Collected data entries
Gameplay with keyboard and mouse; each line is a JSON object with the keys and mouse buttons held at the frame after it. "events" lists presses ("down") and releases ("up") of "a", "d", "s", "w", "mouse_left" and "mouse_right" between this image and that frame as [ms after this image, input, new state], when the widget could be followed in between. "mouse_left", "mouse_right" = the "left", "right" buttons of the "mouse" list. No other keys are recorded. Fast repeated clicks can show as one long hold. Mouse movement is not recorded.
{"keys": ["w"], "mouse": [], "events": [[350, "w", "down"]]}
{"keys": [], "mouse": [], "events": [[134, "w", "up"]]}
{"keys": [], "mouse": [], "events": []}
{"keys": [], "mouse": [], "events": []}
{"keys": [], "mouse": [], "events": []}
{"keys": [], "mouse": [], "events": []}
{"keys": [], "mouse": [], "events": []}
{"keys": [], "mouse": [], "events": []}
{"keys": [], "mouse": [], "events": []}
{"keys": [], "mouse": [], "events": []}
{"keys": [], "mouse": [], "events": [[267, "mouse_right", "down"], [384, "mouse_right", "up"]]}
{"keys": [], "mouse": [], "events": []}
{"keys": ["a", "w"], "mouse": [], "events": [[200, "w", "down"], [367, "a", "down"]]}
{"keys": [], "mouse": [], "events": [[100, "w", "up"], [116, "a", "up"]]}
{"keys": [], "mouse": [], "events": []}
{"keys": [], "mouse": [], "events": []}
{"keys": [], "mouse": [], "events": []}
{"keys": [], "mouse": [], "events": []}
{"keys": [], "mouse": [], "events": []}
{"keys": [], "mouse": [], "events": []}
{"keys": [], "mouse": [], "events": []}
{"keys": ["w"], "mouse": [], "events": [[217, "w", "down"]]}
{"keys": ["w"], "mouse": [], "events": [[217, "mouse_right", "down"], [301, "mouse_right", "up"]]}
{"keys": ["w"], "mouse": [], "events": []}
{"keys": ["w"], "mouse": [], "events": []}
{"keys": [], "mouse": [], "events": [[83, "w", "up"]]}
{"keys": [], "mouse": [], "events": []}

■ **Task description**:
Every entry must be set down again exactly as it reads.

■ **Task result**:
Gameplay with keyboard and mouse; each line is a JSON object with the keys and mouse buttons held at the frame after it. "events" lists presses ("down") and releases ("up") of "a", "d", "s", "w", "mouse_left" and "mouse_right" between this image and that frame as [ms after this image, input, new state], when the widget could be followed in between. "mouse_left", "mouse_right" = the "left", "right" buttons of the "mouse" list. No other keys are recorded. Fast repeated clicks can show as one long hold. Mouse movement is not recorded.
{"keys": ["w"], "mouse": [], "events": [[350, "w", "down"]]}
{"keys": [], "mouse": [], "events": [[134, "w", "up"]]}
{"keys": [], "mouse": [], "events": []}
{"keys": [], "mouse": [], "events": []}
{"keys": [], "mouse": [], "events": []}
{"keys": [], "mouse": [], "events": []}
{"keys": [], "mouse": [], "events": []}
{"keys": [], "mouse": [], "events": []}
{"keys": [], "mouse": [], "events": []}
{"keys": [], "mouse": [], "events": []}
{"keys": [], "mouse": [], "events": [[267, "mouse_right", "down"], [384, "mouse_right", "up"]]}
{"keys": [], "mouse": [], "events": []}
{"keys": ["a", "w"], "mouse": [], "events": [[200, "w", "down"], [367, "a", "down"]]}
{"keys": [], "mouse": [], "events": [[100, "w", "up"], [116, "a", "up"]]}
{"keys": [], "mouse": [], "events": []}
{"keys": [], "mouse": [], "events": []}
{"keys": [], "mouse": [], "events": []}
{"keys": [], "mouse": [], "events": []}
{"keys": [], "mouse": [], "events": []}
{"keys": [], "mouse": [], "events": []}
{"keys": [], "mouse": [], "events": []}
{"keys": ["w"], "mouse": [], "events": [[217, "w", "down"]]}
{"keys": ["w"], "mouse": [], "events": [[217, "mouse_right", "down"], [301, "mouse_right", "up"]]}
{"keys": ["w"], "mouse": [], "events": []}
{"keys": ["w"], "mouse": [], "events": []}
{"keys": [], "mouse": [], "events": [[83, "w", "up"]]}
{"keys": [], "mouse": [], "events": []}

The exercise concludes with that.